* [EXERCISE DESCRIPTION] Exactly as shown below, retype every line of the data.

* [DATA FOR PROCESSING]

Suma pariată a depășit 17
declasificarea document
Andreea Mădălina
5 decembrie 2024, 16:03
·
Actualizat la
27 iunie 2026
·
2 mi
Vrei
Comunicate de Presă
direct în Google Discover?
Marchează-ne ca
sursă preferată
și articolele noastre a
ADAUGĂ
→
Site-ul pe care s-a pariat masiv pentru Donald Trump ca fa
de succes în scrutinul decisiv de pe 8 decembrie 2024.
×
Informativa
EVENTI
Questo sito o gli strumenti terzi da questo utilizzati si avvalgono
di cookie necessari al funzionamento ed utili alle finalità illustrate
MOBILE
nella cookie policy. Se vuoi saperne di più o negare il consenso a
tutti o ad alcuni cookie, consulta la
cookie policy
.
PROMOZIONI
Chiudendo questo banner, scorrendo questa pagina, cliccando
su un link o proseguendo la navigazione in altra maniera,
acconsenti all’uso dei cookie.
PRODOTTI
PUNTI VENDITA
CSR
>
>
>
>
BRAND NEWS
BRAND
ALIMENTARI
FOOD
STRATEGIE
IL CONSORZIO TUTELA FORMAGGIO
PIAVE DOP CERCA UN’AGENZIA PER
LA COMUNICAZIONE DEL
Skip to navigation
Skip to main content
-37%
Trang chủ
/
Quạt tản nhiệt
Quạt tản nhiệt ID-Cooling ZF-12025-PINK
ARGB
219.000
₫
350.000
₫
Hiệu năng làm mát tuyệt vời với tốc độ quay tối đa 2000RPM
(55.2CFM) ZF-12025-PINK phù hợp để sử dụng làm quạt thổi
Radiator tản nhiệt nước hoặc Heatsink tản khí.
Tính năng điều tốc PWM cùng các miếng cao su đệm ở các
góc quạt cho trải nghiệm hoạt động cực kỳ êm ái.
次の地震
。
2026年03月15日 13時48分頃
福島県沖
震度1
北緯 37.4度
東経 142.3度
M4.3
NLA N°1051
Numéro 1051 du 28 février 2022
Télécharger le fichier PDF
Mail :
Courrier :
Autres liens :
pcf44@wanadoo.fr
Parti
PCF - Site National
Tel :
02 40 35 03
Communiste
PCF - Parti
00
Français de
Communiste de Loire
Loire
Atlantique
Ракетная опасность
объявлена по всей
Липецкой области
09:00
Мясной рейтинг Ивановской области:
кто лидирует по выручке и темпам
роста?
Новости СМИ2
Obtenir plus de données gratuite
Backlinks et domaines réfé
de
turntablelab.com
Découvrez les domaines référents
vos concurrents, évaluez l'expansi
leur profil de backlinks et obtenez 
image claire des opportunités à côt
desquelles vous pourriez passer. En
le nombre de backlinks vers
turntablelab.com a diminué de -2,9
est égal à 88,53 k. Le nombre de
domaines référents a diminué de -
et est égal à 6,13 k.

* [RESPONSE TO THIS EXERCISE]
Suma pariată a depășit 17
declasificarea document
Andreea Mădălina
5 decembrie 2024, 16:03
·
Actualizat la
27 iunie 2026
·
2 mi
Vrei
Comunicate de Presă
direct în Google Discover?
Marchează-ne ca
sursă preferată
și articolele noastre a
ADAUGĂ
→
Site-ul pe care s-a pariat masiv pentru Donald Trump ca fa
de succes în scrutinul decisiv de pe 8 decembrie 2024.
×
Informativa
EVENTI
Questo sito o gli strumenti terzi da questo utilizzati si avvalgono
di cookie necessari al funzionamento ed utili alle finalità illustrate
MOBILE
nella cookie policy. Se vuoi saperne di più o negare il consenso a
tutti o ad alcuni cookie, consulta la
cookie policy
.
PROMOZIONI
Chiudendo questo banner, scorrendo questa pagina, cliccando
su un link o proseguendo la navigazione in altra maniera,
acconsenti all’uso dei cookie.
PRODOTTI
PUNTI VENDITA
CSR
>
>
>
>
BRAND NEWS
BRAND
ALIMENTARI
FOOD
STRATEGIE
IL CONSORZIO TUTELA FORMAGGIO
PIAVE DOP CERCA UN’AGENZIA PER
LA COMUNICAZIONE DEL
Skip to navigation
Skip to main content
-37%
Trang chủ
/
Quạt tản nhiệt
Quạt tản nhiệt ID-Cooling ZF-12025-PINK
ARGB
219.000
₫
350.000
₫
Hiệu năng làm mát tuyệt vời với tốc độ quay tối đa 2000RPM
(55.2CFM) ZF-12025-PINK phù hợp để sử dụng làm quạt thổi
Radiator tản nhiệt nước hoặc Heatsink tản khí.
Tính năng điều tốc PWM cùng các miếng cao su đệm ở các
góc quạt cho trải nghiệm hoạt động cực kỳ êm ái.
次の地震
。
2026年03月15日 13時48分頃
福島県沖
震度1
北緯 37.4度
東経 142.3度
M4.3
NLA N°1051
Numéro 1051 du 28 février 2022
Télécharger le fichier PDF
Mail :
Courrier :
Autres liens :
pcf44@wanadoo.fr
Parti
PCF - Site National
Tel :
02 40 35 03
Communiste
PCF - Parti
00
Français de
Communiste de Loire
Loire
Atlantique
Ракетная опасность
объявлена по всей
Липецкой области
09:00
Мясной рейтинг Ивановской области:
кто лидирует по выручке и темпам
роста?
Новости СМИ2
Obtenir plus de données gratuite
Backlinks et domaines réfé
de
turntablelab.com
Découvrez les domaines référents
vos concurrents, évaluez l'expansi
leur profil de backlinks et obtenez 
image claire des opportunités à côt
desquelles vous pourriez passer. En
le nombre de backlinks vers
turntablelab.com a diminué de -2,9
est égal à 88,53 k. Le nombre de
domaines référents a diminué de -
et est égal à 6,13 k.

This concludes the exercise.